In the Bake Off 2023 Festive Special, this controversy was referenced by Prue Leith where she jokes "this time I won't Tweet it" while speaking to Sophie Faldo.

=== Nationally-themed weeks ===
Recent series have included weeks themed around a designated country, many of which have been criticised for their use of inauthentic dishes, fostering of stereotypes and "casual" racism.

In series 11, "Japan Week" was widely and heavily criticised for not having any actual Japanese pastries. One of the participants opted to make an Indian-inspired bun with a dahl filling, while another chose a Chinese stir-fry filling, neither of which would be found in traditional Japanese baking. Viewers of the show were particularly offended with contestant Hermine styling her steamed buns to look like panda bears, a species that is native to China and not Japan, and another baker's looked like an American-style cheeseburger and fries. Most contestants chose to do Chinese or Indian flavours, resulting in the show being called out for assuming "all Asians are Japanese."

########################################

■ **AIM OF THE EXERCISE**:
List the three things the Bake Off text says nationally-themed weeks have been criticized for.

■ **INFORMATION SHOWN**:

########################################

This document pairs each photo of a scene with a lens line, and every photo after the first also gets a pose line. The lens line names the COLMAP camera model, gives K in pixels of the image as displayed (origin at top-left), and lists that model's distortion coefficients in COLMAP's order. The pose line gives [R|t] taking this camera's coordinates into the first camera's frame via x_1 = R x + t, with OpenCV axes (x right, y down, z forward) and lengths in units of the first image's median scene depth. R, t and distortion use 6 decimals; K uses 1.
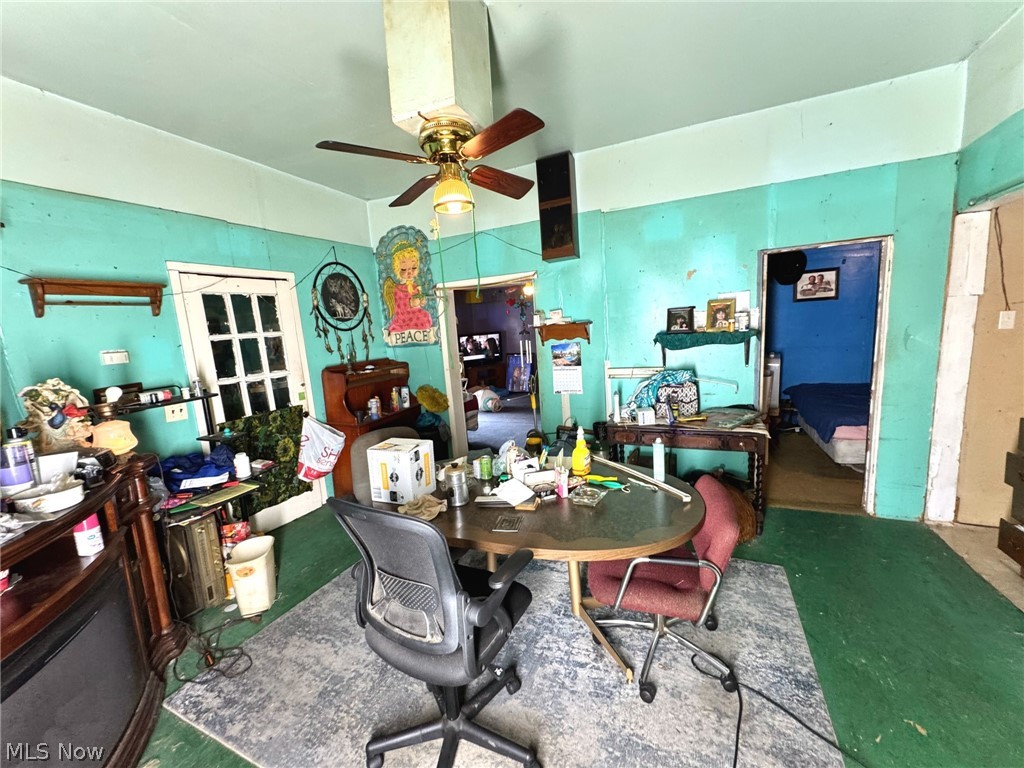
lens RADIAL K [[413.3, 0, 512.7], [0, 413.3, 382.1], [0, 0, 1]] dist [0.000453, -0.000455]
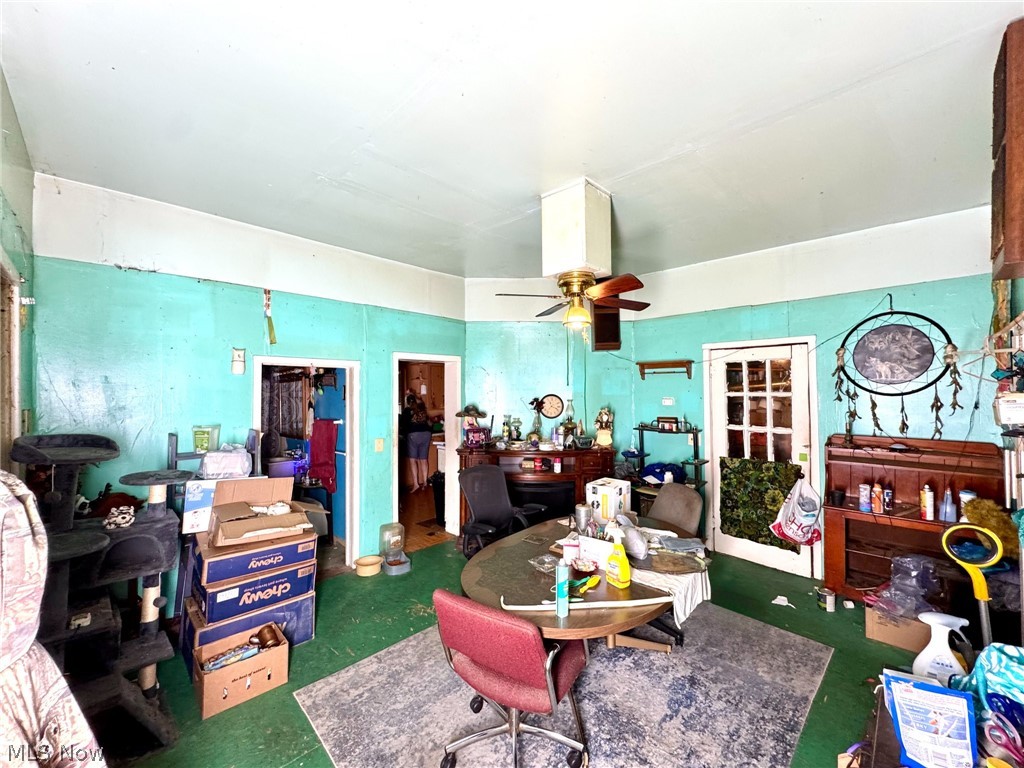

########################################

■ **WRITTEN ANSWER**:
- Use of inauthentic dishes
- Fostering of stereotypes
- "Casual" racism